ACTION ITEM -> Type out the lines below exactly, pictures excluded.

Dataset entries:
========================

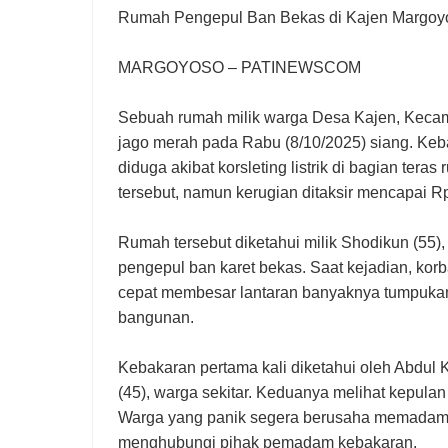
Rumah Pengepul Ban Bekas di Kajen Margoy
MARGOYOSO – PATINEWSCOM
Sebuah rumah milik warga Desa Kajen, Kecama
jago merah pada Rabu (8/10/2025) siang. Kebak
diduga akibat korsleting listrik di bagian tera
tersebut, namun kerugian ditaksir mencapai Rp
Rumah tersebut diketahui milik Shodikun (55)
pengepul ban karet bekas. Saat kejadian, korb
cepat membesar lantaran banyaknya tumpukan 
bangunan.
Kebakaran pertama kali diketahui oleh Abdul 
(45), warga sekitar. Keduanya melihat kepulan
Warga yang panik segera berusaha memadamk
menghubungi pihak pemadam kebakaran.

========================

ANSWER TO THE PROBLEM ->
Rumah Pengepul Ban Bekas di Kajen Margoy
MARGOYOSO – PATINEWSCOM
Sebuah rumah milik warga Desa Kajen, Kecama
jago merah pada Rabu (8/10/2025) siang. Kebak
diduga akibat korsleting listrik di bagian tera
tersebut, namun kerugian ditaksir mencapai Rp
Rumah tersebut diketahui milik Shodikun (55)
pengepul ban karet bekas. Saat kejadian, korb
cepat membesar lantaran banyaknya tumpukan 
bangunan.
Kebakaran pertama kali diketahui oleh Abdul 
(45), warga sekitar. Keduanya melihat kepulan
Warga yang panik segera berusaha memadamk
menghubungi pihak pemadam kebakaran.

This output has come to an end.